• _Document segment_:

Second, his Honour indicated that there was considerable doubt as to the propriety of the treatment of a transaction involving Top of the Crop, Charjon and Joseph Anthony Prestia and Julie Prestia. His Honour referred to an arrangement whereby Charjon agreed to lend to Mr and Mrs Prestia and they agreed to borrow from Charjon the sum of $500,000. Payment of that sum was to be secured by a mortgage over shares in Top of the Crop and Charjon was to have an option to acquire the shares at any time within 12 months after default. The loan was to be a non-recourse one such that if Charjon acquired the shares it could no longer look to Mr or Mrs Prestia for payment.
In fact, the sum of $500,000 was paid to Mr and Mrs Prestia, not by Charjon but by Top of the Crop. That of course raises some question as to whether there might have been some assistance given by Top of the Crop in connection with the purchase of its own shares. His Honour concluded from the material before him that Top of the Crop had in fact funded the loan by Charjon and that, on that basis, Charjon owed Top of the Crop $500,000 possibly with interest. That matter has not been pursued in any detail before me and I shall come back to it in a moment.

• _Task goal_:
Resume the court passage about the $500,000 Prestia loan, starting after its last sentence. The data that comes next is from a separate source.

• _Given records_:
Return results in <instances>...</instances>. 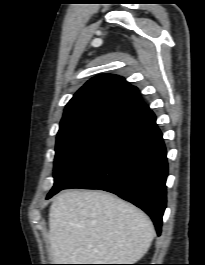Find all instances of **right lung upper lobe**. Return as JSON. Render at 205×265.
Wrapping results in <instances>:
<instances>
[{
	"instance_id": "cb5924a9",
	"label": "right lung upper lobe",
	"mask_w": 205,
	"mask_h": 265,
	"mask_svg": "<svg viewBox=\"0 0 205 265\" xmlns=\"http://www.w3.org/2000/svg\"><path fill=\"white\" fill-rule=\"evenodd\" d=\"M149 107L137 87L121 76L105 74L90 79L65 107L58 134L95 124L127 126Z\"/></svg>"
}]
</instances>
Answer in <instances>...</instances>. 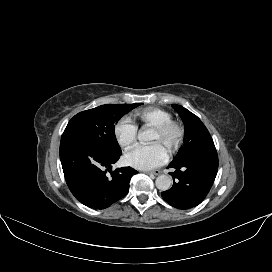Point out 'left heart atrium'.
<instances>
[{
  "label": "left heart atrium",
  "mask_w": 272,
  "mask_h": 272,
  "mask_svg": "<svg viewBox=\"0 0 272 272\" xmlns=\"http://www.w3.org/2000/svg\"><path fill=\"white\" fill-rule=\"evenodd\" d=\"M125 158L134 168L150 170L165 162L167 153L160 142H154L150 145L136 146L126 154Z\"/></svg>",
  "instance_id": "39dd6f15"
}]
</instances>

• _Written reply_:
Third, his Honour concluded that there had not been tendered by Top of the Crop any underlying documents showing how the alleged Charjon debt came into being. His Honour referred to entries in the latest financial statements of Top of the Crop. His Honour was not satisfied that Top of the Crop is or is not indebted to Charjon for the sum shown in the most recent accounts and concluded that there was reason to think that it may not be indebted and that Charjon may be indebted to it.
His Honour concluded that an order should be made which in effect restrained Top of the Crop from repaying any amount to Charjon in satisfaction of any indebtedness. However, his Honour considered that it was appropriate to reserve liberty to apply for a variation permitting payment in the light of any further evidence which might then be presented. His Honour considered that it was appropriate the Top of the Crop's right to lead further evidence with a view to establishing the existence of the Charjon debt be recognised by the reservation of leave to apply.
There are now before me two notices of motion. One is brought by Top of the Crop for variation of his Honour's order to exclude from the prohibition payments of:
(a)an amount of $444,366 to Charjon in repayment of a bona fide debt due by Top of the Crop to Charjon;
(b) debts of Top of the Crop bona fide incurred and which remain unpaid;
(c) reasonable legal expenses incurred in defending the present proceedings.
The second motion is brought by the Applicants and seeks a variation of his Honour’s order so that it be extended to restrain Top of the Crop from disposing of any of its assets other than for the purpose of:
(a)paying debts bona fide incurred other than the alleged debt owing to Charjon;
(b)defraying the reasonable legal expenses of Top of the Crop in defending the present proceedings.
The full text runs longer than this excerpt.